Van een onzer verslaggevers
Willemstad - De netto positie van de overheid bij de Centrale Bank van Curaçao en Sint Maarten (CBCS) is recentelijk gestegen met 55,5 miljoen gulden als gevolg van een overmaking door Nederland van geïnde dividendbelasting in het kader van de Belastingregeling van het Koninkrijk (BRK).
Dit meldt de Centrale Bank in de onlangs gepubliceerde balans per eind februari 2015. In zijn jongste Financiële Management Rapportage (FMR) geeft minister José Jardim aan een bedrag van 28 miljoen euro te verwachten ‘ingevolge de overmakingsregeling’ met betrekking tot de bedragen over de belastingjaren 2011 en 2012 die van Nederland naar Curaçao zijn gevloeid. ,,Deze worden thans opgenomen in de prognose voor 2015”, schrijft de bewindsman.

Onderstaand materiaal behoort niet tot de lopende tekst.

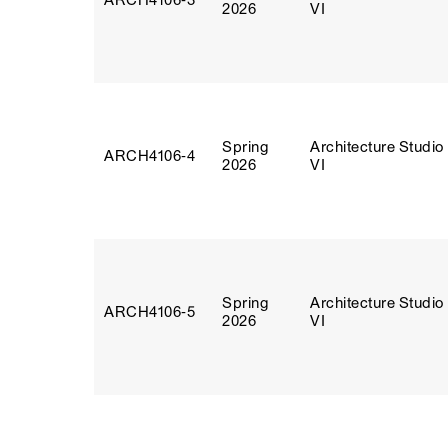
ARCH4106‑3
2026
VI
Spring
Architecture Studio
ARCH4106‑4
2026
VI
Spring
Architecture Studio
ARCH4106‑5
2026
VI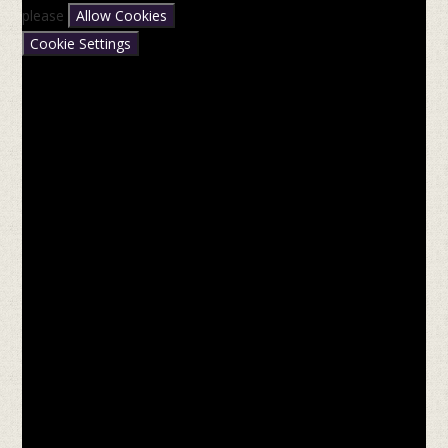
please
Allow Cookies
Cookie Settings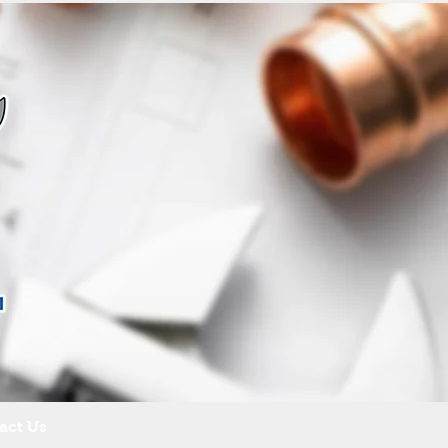
act Us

Enerzijds lijkt sprake van een ‘meevaller’ nu 55,5 miljoen gulden aan BRK-gelden is gestort, terwijl volgens een eerdere FMR oorspronkelijk 21,1 miljoen gulden was begroot, anderzijds werd in 2014 nog rekening gehouden met circa 61,7 miljoen gulden. De sterke daling van de eurokoers speelt Curaçao echter flink parten.

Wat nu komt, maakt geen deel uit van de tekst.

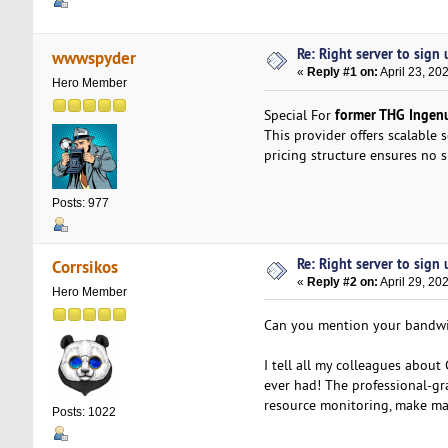
Re: Right server to sign u
wwwspyder
«
Reply #1 on:
April 23, 20
Hero Member
former THG Ingenui
Special For
This provider offers scalable 
pricing structure ensures no s
Posts: 977
Re: Right server to sign u
Corrsikos
«
Reply #2 on:
April 29, 20
Hero Member
Can you mention your bandwid
I tell all my colleagues abo
ever had! The professional-gr
resource monitoring, make man
Posts: 1022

Maar Curaçao kon pas daadwerkelijk over de gelden beschikken nadat duidelijkheid was verkregen van de Hoge Raad dat de inhouding van dividendbelasting door Nederland niet onrechtmatig heeft plaatsgevonden.
Ook het College financieel toezicht (Cft) schreef nog niet zo lang geleden in een reactie op de FMR van Jardim dat de cijfers nog een voorlopig karakter hadden, mede omdat nog geen rekening was gehouden met een mogelijke meevaller naar aanleiding van een uitspraak over de BRK-gelden. Die zaak gaat over winstuitkeringen van Nederlandse vennootschappen aan moeder-nv’s op Curaçao en de inhouding van dividendbelasting.